### Exercise requirements
Repeat, exactly as written, the line containing "694 68 13.70" and each line after it through the end of the data.

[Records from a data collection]
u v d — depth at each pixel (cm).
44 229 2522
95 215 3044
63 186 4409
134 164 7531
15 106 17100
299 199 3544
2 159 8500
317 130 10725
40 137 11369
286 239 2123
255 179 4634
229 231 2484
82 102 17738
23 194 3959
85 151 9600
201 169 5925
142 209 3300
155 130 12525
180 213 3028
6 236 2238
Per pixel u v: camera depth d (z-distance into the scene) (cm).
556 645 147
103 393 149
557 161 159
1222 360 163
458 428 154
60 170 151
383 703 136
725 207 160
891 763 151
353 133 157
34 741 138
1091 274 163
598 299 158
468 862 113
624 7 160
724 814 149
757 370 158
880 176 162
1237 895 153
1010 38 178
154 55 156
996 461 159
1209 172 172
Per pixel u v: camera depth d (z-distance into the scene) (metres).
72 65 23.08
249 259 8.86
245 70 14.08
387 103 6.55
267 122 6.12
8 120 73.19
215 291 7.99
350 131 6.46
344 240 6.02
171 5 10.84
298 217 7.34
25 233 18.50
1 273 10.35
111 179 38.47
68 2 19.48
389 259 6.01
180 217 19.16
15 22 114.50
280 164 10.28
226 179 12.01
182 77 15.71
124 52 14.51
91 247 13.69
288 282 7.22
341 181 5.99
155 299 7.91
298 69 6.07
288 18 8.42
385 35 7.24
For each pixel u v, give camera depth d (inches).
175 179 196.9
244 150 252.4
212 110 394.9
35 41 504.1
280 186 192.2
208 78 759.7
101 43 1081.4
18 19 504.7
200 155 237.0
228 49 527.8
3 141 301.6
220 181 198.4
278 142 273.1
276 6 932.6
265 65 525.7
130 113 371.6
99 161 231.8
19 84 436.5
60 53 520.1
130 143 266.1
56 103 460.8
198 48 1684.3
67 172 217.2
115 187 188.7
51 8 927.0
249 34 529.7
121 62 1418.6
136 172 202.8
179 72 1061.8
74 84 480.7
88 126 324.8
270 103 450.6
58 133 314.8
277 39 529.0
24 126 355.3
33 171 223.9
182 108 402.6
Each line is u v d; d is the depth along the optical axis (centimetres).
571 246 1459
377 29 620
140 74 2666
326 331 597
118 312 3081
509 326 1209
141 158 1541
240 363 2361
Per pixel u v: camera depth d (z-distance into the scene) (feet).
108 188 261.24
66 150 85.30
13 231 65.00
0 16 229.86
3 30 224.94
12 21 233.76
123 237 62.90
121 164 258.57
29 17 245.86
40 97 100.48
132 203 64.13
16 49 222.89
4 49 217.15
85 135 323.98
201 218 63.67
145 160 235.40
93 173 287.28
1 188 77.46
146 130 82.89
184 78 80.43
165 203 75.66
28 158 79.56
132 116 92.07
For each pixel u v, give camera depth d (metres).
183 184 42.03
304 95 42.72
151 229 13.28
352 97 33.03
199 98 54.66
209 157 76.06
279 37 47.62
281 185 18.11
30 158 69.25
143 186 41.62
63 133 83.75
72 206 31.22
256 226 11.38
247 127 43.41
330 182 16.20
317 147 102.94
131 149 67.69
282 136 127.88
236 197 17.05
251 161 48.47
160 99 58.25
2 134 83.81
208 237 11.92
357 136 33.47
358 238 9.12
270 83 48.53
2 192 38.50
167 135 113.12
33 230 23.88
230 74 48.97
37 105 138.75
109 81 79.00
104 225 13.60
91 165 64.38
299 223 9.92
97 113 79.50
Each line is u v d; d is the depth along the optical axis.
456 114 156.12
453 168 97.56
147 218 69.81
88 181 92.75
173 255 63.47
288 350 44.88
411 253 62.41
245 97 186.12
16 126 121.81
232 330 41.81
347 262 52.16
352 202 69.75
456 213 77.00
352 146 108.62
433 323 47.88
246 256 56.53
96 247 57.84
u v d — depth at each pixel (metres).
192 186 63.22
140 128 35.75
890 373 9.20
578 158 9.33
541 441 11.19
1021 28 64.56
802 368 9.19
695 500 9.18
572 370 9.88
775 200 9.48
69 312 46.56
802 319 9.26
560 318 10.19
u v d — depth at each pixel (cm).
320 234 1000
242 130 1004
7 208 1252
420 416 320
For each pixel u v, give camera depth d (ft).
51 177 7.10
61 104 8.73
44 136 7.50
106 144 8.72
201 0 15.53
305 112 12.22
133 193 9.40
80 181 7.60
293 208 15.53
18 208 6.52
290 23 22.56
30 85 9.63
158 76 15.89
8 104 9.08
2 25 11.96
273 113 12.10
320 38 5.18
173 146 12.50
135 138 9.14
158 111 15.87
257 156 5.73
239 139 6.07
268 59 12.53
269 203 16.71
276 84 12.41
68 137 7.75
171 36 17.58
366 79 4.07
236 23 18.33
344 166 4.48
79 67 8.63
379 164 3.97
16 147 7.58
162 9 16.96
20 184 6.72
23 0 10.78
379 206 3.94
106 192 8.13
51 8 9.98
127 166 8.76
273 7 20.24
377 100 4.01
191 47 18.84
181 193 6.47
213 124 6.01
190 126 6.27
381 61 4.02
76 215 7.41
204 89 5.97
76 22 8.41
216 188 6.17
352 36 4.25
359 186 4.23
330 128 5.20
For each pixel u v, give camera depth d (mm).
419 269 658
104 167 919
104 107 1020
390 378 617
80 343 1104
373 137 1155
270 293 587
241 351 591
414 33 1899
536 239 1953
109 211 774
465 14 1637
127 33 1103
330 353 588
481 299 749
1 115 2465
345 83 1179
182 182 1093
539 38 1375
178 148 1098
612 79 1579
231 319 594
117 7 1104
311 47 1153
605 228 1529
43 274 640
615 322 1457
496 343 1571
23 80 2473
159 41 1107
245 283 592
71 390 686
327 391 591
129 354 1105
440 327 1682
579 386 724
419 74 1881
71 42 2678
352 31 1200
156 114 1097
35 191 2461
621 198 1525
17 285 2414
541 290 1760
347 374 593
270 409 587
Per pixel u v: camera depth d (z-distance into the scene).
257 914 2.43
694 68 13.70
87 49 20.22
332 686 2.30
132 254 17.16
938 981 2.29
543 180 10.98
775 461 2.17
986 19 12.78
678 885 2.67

### Solution
694 68 13.70
87 49 20.22
332 686 2.30
132 254 17.16
938 981 2.29
543 180 10.98
775 461 2.17
986 19 12.78
678 885 2.67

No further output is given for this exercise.